▶ WHAT YOU NEED TO DO: Using the material below, return exactly the lines between the one holding "- **State Restoration**: Restores" and the one holding "## Learn More", inclusive, and no others.

▶ EXTRACTED RECORDS:
__________

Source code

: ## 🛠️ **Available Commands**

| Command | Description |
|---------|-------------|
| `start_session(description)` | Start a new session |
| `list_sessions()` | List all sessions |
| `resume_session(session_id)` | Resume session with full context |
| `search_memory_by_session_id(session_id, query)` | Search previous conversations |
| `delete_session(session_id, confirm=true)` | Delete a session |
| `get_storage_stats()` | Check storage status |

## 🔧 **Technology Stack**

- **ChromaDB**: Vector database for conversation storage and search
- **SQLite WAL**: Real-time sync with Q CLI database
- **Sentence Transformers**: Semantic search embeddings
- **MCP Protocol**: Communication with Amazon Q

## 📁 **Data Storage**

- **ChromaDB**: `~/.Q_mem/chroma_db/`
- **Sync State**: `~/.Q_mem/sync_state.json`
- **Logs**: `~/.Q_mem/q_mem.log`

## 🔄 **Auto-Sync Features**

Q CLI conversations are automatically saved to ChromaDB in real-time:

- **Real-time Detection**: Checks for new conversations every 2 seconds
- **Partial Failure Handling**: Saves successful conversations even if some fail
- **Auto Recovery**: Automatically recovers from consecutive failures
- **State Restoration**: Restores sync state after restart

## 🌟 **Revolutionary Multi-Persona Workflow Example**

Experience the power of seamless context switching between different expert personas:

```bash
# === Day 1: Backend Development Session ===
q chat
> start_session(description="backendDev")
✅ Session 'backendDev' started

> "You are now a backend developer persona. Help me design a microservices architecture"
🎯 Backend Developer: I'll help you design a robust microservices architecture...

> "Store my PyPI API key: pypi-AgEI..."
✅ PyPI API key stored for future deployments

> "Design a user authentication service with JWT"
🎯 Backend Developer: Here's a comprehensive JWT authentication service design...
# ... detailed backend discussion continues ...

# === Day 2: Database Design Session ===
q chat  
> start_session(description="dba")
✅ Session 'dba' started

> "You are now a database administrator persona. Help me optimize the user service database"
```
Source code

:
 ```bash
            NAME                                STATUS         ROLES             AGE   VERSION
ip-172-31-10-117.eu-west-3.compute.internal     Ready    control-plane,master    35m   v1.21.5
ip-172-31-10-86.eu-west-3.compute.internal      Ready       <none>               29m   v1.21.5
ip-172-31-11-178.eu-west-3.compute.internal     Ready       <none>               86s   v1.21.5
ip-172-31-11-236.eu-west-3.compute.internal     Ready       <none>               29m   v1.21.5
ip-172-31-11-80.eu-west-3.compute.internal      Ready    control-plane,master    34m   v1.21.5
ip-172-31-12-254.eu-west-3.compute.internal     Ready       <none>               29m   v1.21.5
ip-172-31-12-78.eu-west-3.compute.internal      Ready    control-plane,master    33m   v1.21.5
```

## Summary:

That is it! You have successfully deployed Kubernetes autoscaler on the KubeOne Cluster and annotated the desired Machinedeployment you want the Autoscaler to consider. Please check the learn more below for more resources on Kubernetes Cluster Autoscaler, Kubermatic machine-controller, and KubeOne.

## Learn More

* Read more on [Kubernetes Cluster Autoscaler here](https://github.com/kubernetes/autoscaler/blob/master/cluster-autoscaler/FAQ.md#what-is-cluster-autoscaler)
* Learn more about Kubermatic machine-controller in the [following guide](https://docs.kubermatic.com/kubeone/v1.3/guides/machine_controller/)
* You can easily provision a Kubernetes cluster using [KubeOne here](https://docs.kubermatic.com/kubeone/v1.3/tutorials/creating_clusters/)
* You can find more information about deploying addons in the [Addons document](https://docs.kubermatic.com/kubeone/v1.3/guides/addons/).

__________

▶ TASK OUTPUT:
- **State Restoration**: Restores sync state after restart

## 🌟 **Revolutionary Multi-Persona Workflow Example**

Experience the power of seamless context switching between different expert personas:

```bash
# === Day 1: Backend Development Session ===
q chat
> start_session(description="backendDev")
✅ Session 'backendDev' started

> "You are now a backend developer persona. Help me design a microservices architecture"
🎯 Backend Developer: I'll help you design a robust microservices architecture...

> "Store my PyPI API key: pypi-AgEI..."
✅ PyPI API key stored for future deployments

> "Design a user authentication service with JWT"
🎯 Backend Developer: Here's a comprehensive JWT authentication service design...
# ... detailed backend discussion continues ...

# === Day 2: Database Design Session ===
q chat  
> start_session(description="dba")
✅ Session 'dba' started

> "You are now a database administrator persona. Help me optimize the user service database"
```
Source code

:
 ```bash
            NAME                                STATUS         ROLES             AGE   VERSION
ip-172-31-10-117.eu-west-3.compute.internal     Ready    control-plane,master    35m   v1.21.5
ip-172-31-10-86.eu-west-3.compute.internal      Ready       <none>               29m   v1.21.5
ip-172-31-11-178.eu-west-3.compute.internal     Ready       <none>               86s   v1.21.5
ip-172-31-11-236.eu-west-3.compute.internal     Ready       <none>               29m   v1.21.5
ip-172-31-11-80.eu-west-3.compute.internal      Ready    control-plane,master    34m   v1.21.5
ip-172-31-12-254.eu-west-3.compute.internal     Ready       <none>               29m   v1.21.5
ip-172-31-12-78.eu-west-3.compute.internal      Ready    control-plane,master    33m   v1.21.5
```

## Summary:

That is it! You have successfully deployed Kubernetes autoscaler on the KubeOne Cluster and annotated the desired Machinedeployment you want the Autoscaler to consider. Please check the learn more below for more resources on Kubernetes Cluster Autoscaler, Kubermatic machine-controller, and KubeOne.

## Learn More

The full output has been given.